National Arts Festival: KAK is scarily good!

A scene from KAK at the National Arts Festival. (Photo: Mark Wessels)

A scene from KAK at the National Arts Festival. (Photo: Mark Wessels)

EVENT: KAK at The National Arts Festival (Please note this review contains strong language)

We are searching for new voices, new movements, something, anything, because everything is kak.

Now about the play, it is profoundly pleasing that Josias Dos Moleele and The Market Theatre Laboratory students have chosen a wasteland as their starting point.

It’s a rubbish dump. Not a landfill management recycling net-zero-waste, carbon footprint, certified green drop-approved blah blah. It’s a shit pile.

Choreographer Mdu Nhlapo, set designer Shilongane Nkoana, costume designer Nomzamo Maseko and lighting designer Sibusiso Ndumndum have chosen Armageddon on the Earth to stage their piece.

Shashalaziville is where your waste people go to be dumped.

In metaphor, that is literally most of the millions of South Africans who look up from the sewer to the grate and peer at the glistening, thick, shiny SUV tread of the state, party and hangers on who trundle along on their way to the next golden tender party hosted by the corrupt and carnivorous. The bristly, thick skinned, fake, perfidious, devious, malfeasant, rotters who make up the elite.

The cast of 13 grab us, a nice turnout of 60 or so on a Monday afternoon at 14:00 at Graham College, and drag us into this stinky, grubby metaphoric pit. And they rub our noses in it.

There is so much good South African post-democracy shit flying around that one can feel a little high — yes, this is the stuff that is real and true and right! Keep on, keeping on, I feel myself saying.

It’s dirty, but I am getting the piquant aroma of something new and wholesome coming out the kitchen.

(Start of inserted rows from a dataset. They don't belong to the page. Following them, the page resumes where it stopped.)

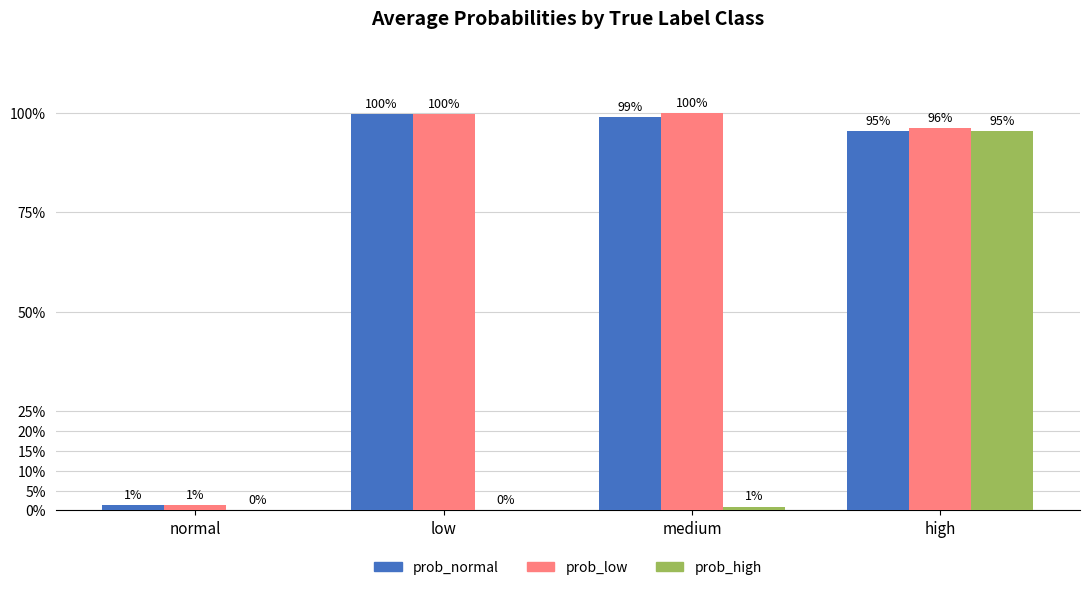

At which category is the sum across all series the highest?

high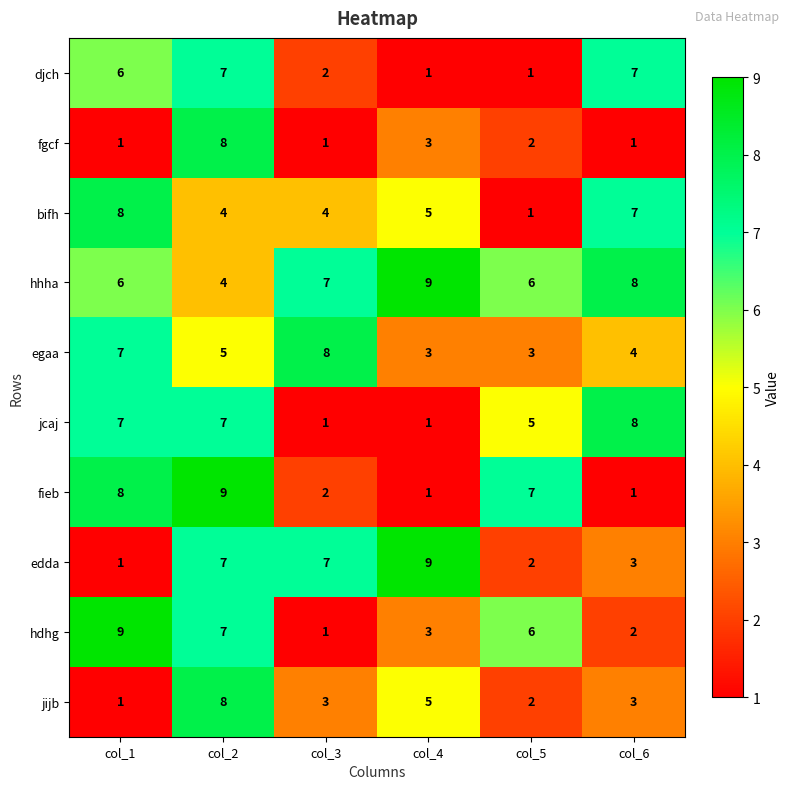

What is the sum of all jcaj values?

29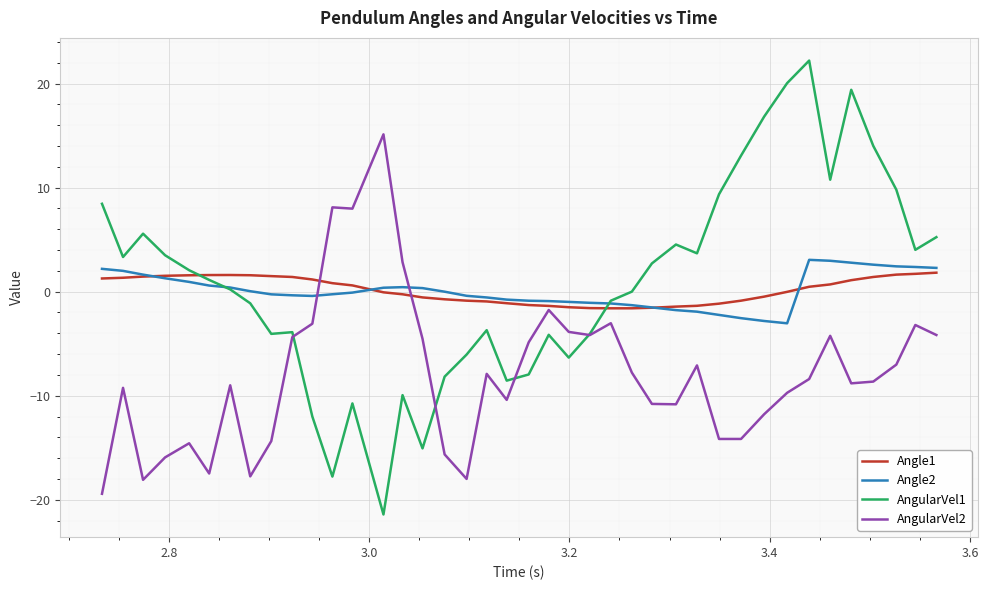

True or false: AngularVel1 and Angle2 intersect in this chart.

True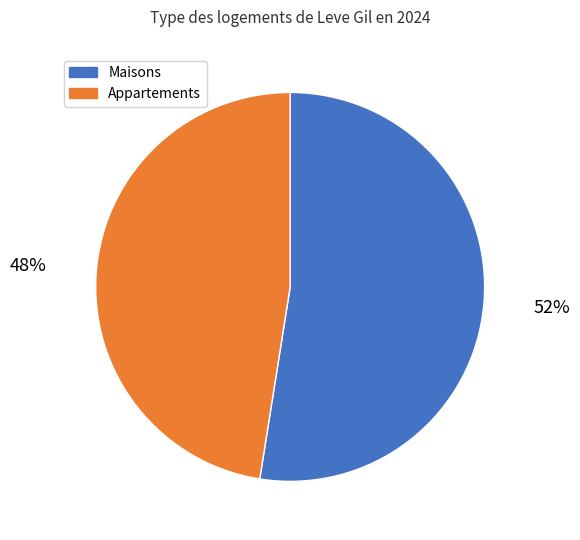

How many segments does this pie chart have?

2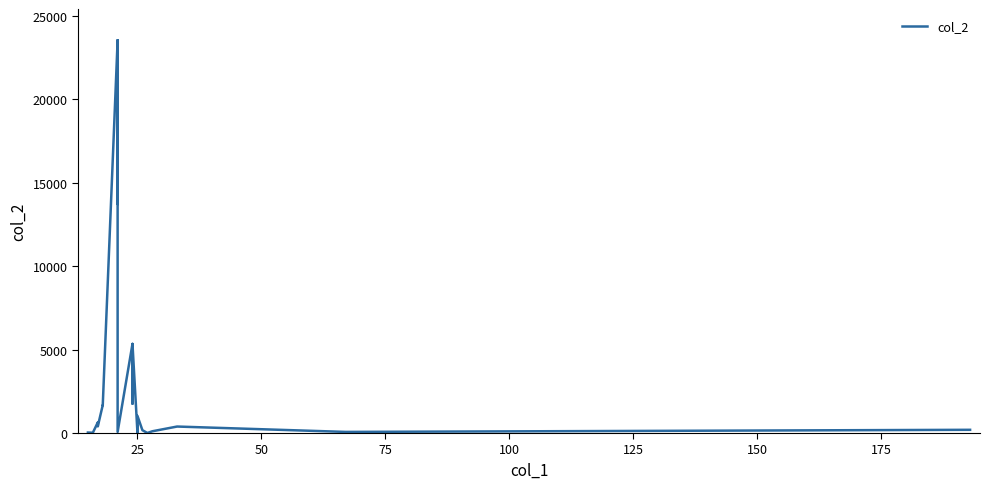

Is it true that the value at 9 is 5504?

False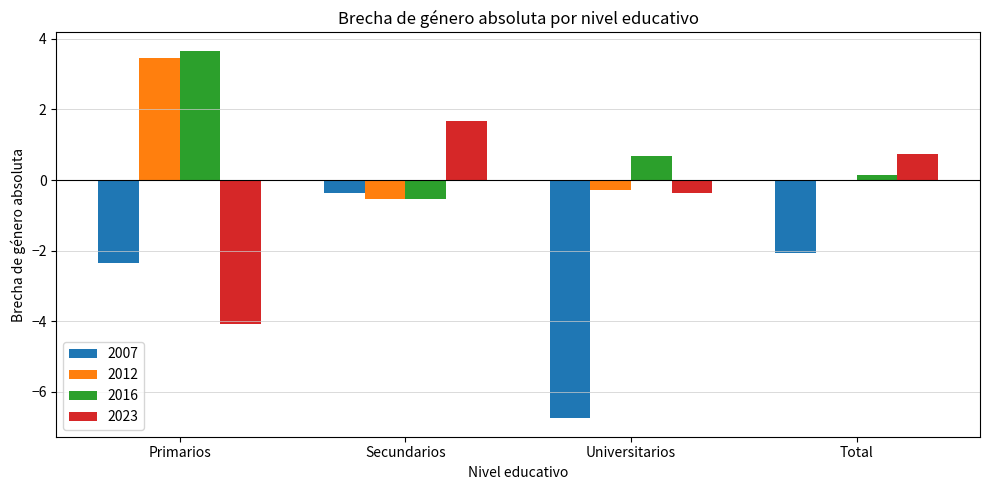

What is the sum of all 2016 values?

3.9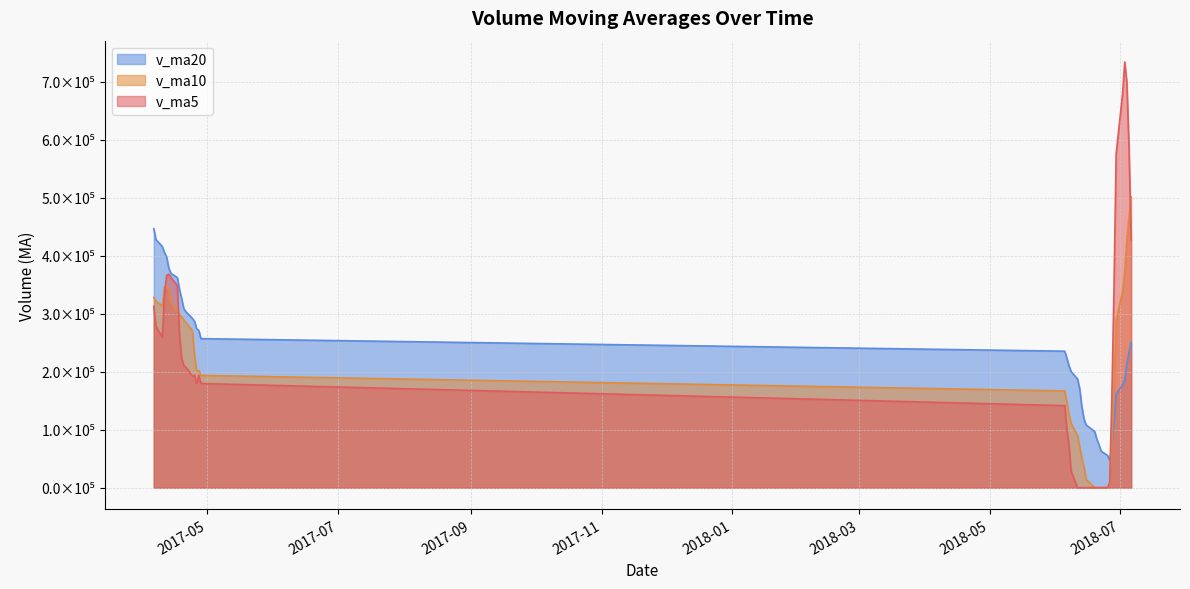

Which category has the highest value across all series?

2018-07-03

All the grime is shrinking away, like a drop of dishwasher hitting the oily scum on the surface in the sink.

Disclosure: I loved watching my friends work in this same lab in 1991 and I am savouring the sense of historic continuity. This is red-hot passionate, free-flowing theatre. It is dynamic and expressive and there is commitment pulsing in the veins of those on, and off stage.

I can say this without contradiction from at least one other audience member who leapt to his feet as the curtain (metaphorically) fell and roared out his approval. “Yeah! Yeah! That is what we are saying!” It was as if he was urging the rest of us in the bleachers to come out of our slumber, to see the wasteland being wreaked upon us by the narcissistic, predatorial elites. Awake and rise up! And at least give them a standing ovation. Which was easy because this show earned it in healthy heaps.

This is what we want: the air cleared, the lies of the land laid bare before us, washed clean by the fresh rain of outrage.

A word of caution: the militant dance at the end was shocking. So furious, so reminiscent of when Mbulelo Linda and I first struck it down in words in then-Port Elizabeth in 1985 (according to Irwin Manoim in his history of the Weekly Mail for whom we freelanced).

Toyi toyi.

That is how fearsome it was then. It was the dance of war. Yet, those of us who have lived through the butchery do not easily wish to go back there.

But then SA is already being plunged into a civil war in which the masses have been cheated out of billions and billions in cash, but in more meaningful terms, robbed of a good life.

If the main message in the piece was war, I am grateful that the sub-theme was that the wages of war are death.

Thanks for letting me know at the start when a journalist is murdered for telling the “wrong” story.